La mère de la fillette de 6 ans poignardée à mort dans un appartement de l’arrondissement de Mercier–Hochelaga-Maisonneuve, à Montréal, a été arrêtée et doit comparaître devant le tribunal vendredi.

Henri Ouellette-Vézina
La Presse

Le Service de police de la Ville de Montréal (SPVM) a confirmé vers 23 h jeudi soir que la femme de 36 ans avait bien été interrogée par les enquêteurs et arrêtée à titre de principale suspecte dans cette affaire.

Il n’a pas été possible de connaître les chefs d’accusation qui seront déposés contre elle.

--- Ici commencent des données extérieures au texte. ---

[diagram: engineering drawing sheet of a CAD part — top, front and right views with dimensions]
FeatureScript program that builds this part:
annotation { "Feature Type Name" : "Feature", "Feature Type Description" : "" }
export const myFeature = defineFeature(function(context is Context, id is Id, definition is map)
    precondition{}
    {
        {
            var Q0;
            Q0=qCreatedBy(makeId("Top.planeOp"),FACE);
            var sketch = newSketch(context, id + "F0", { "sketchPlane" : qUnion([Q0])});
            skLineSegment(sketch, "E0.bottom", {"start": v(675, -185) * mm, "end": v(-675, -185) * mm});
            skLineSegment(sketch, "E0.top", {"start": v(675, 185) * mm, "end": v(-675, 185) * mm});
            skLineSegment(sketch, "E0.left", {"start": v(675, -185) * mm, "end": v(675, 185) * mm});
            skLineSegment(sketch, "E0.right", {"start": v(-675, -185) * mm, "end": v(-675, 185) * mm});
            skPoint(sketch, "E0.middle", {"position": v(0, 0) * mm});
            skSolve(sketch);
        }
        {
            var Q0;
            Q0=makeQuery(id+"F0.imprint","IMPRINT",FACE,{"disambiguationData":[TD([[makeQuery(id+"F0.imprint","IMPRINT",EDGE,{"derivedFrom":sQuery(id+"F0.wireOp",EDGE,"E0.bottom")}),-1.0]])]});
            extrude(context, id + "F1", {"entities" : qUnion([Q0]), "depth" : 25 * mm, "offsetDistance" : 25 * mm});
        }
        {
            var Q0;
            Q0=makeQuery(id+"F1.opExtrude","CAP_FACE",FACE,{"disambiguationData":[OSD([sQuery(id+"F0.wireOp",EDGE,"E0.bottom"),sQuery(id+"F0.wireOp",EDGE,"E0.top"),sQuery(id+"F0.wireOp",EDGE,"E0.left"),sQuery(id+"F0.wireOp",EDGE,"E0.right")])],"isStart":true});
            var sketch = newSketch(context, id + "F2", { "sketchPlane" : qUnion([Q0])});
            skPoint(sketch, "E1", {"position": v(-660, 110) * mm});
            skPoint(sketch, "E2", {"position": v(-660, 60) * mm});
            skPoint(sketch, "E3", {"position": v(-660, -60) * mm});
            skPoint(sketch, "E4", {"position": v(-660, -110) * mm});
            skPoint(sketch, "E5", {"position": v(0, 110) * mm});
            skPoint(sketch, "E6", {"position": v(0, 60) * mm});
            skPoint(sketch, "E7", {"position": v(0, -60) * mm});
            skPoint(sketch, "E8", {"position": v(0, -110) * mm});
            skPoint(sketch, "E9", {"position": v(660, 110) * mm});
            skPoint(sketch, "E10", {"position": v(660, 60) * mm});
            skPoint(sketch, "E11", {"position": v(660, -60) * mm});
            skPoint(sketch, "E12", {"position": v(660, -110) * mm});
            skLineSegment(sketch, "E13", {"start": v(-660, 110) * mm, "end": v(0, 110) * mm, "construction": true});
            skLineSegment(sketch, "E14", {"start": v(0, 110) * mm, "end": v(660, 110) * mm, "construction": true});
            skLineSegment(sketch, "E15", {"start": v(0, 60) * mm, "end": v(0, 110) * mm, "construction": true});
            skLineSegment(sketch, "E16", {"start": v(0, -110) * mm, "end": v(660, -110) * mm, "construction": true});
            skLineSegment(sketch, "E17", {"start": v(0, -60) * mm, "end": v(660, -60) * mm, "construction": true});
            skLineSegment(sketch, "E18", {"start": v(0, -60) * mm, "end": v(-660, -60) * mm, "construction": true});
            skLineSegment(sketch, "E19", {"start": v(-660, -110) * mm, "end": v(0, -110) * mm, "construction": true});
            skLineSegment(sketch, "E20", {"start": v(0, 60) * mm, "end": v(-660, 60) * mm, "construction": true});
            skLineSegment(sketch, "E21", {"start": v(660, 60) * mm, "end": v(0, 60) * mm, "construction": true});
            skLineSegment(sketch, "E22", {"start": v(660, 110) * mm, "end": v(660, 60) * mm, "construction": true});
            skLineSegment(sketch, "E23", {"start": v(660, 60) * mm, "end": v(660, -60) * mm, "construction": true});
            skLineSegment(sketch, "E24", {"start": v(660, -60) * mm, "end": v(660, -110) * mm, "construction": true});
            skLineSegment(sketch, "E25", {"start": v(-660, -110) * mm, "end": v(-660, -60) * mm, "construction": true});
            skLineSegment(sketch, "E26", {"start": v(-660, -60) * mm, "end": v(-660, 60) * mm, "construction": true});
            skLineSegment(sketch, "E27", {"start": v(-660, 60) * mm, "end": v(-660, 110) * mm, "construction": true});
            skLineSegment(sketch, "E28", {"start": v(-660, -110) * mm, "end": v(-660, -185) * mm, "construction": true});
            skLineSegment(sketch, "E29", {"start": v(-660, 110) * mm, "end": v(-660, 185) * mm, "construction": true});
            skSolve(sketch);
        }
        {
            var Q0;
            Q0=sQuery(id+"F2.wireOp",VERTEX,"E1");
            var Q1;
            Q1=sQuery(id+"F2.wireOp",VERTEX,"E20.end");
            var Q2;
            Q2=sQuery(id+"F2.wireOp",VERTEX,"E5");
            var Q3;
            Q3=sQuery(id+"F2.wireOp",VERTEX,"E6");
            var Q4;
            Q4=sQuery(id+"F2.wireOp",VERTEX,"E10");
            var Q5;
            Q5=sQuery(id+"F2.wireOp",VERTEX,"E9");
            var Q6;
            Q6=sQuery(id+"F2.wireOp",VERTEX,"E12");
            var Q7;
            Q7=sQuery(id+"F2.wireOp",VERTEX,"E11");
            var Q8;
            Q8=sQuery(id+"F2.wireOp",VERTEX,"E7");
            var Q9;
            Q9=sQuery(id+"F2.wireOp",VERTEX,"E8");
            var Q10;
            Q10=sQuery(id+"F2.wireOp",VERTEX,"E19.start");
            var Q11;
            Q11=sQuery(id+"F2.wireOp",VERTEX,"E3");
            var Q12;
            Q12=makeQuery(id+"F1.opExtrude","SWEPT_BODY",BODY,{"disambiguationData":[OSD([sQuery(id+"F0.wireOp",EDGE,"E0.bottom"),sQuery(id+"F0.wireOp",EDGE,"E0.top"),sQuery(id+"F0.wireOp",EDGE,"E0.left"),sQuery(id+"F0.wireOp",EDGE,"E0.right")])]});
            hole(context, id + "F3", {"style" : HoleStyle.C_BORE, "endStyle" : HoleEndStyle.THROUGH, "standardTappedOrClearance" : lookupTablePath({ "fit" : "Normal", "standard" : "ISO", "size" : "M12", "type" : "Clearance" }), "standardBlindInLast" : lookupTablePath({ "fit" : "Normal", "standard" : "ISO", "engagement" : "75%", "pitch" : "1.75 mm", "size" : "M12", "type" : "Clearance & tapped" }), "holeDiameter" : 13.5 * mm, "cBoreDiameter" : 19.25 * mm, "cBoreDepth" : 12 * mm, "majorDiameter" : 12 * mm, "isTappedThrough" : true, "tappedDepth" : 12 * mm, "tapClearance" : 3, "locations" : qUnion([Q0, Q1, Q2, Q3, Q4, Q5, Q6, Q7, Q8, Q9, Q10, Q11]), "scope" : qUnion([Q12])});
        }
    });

La mère de la victime était jusque-là considérée comme un témoin important puisqu’elle était la seule personne présente auprès de l’enfant, selon les informations que détenaient les policiers.

La mort de la fillette de 6 ans porte le bilan des homicides à 11 sur l’île de Montréal depuis le début de l’année.

Des signalements au 911 avaient été faits vers 3 h, dans la nuit de mercredi à jeudi, pour des « cris entendus » dans le voisinage. Un employé d’un Tim Hortons situé à proximité, qui a appelé la police, aurait notamment subi un choc nerveux. À leur arrivée sur les lieux, les policiers ont trouvé la fillette poignardée, avec d’importantes blessures. Des équipes paramédicales l’ont transportée d’urgence dans un centre hospitalier, où sa mort a été constatée quelques heures plus tard, en matinée, a confirmé jeudi, peu après midi, l’agent Raphaël Bergeron, porte-parole du SPVM.

Pour laisser les policiers travailler, un périmètre de sécurité a rapidement été établi dans le secteur. Les enquêteurs sont entrés dans l’appartement en fin de matinée pour reconstituer la scène de crime et valider certains éléments. « Plusieurs personnes qui auraient pu entendre ou voir des choses ont été rencontrées. D’autres vont l’être si elles se manifestent », a dit M. Bergeron.

La rue Desautels est demeurée fermée pendant une bonne partie de la journée de jeudi, entre la rue Hochelaga et l’avenue Pierre-De Coubertin. La police de Montréal avait demandé aux citoyens d’éviter le secteur.

Des voisins consternés

Consternés par la scène, des voisins se rassemblaient autour des cordons de police, en matinée, pour tenter d’en savoir plus. L’un d’eux, prénommé Pierre, affirme avoir entendu des bruits inhabituels pendant la nuit. « Je m’apprêtais à m’endormir quand j’ai entendu des enfants se disputer dans la rue. L’un d’eux a crié “Sauvez-moi”, mais ça me semblait être dans ma bâtisse. J’ai pensé faire le 911 », a-t-il expliqué.

Pour moi, c’était très inhabituel. Dans ce coin-là, c’est très calme normalement. Mais cette nuit, c’était vraiment agité.

Pierre, voisin habitant la rue Desautels

Le résidant, qui soutient qu’il pourrait y avoir un lien entre cette dispute et l’évènement, affirme avoir raconté sa version des faits aux enquêteurs, qui ont pris sa déposition. « Je n’ai rien vu, mais j’ai tenu à leur dire ce que j’avais entendu », a-t-il raconté.

Une autre voisine a aussi soutenu avoir entendu les cris d’une femme pendant la nuit. De sa fenêtre, elle dit avoir vu un policier sortir de l’appartement avant de s’asseoir dans l’escalier, sous le choc. Comme le protocole le prévoit, de l’aide psychologique sera offerte aux agents qui ont découvert la scène, s’ils le désirent.

« Ça démontre l’état de la société », s’est désolée une autre résidante qui passait par là. « Peut-être que c’est un tout aussi. Avec ce qu’on vit, le confinement, les bouleversements… c’est grave », a-t-elle ajouté.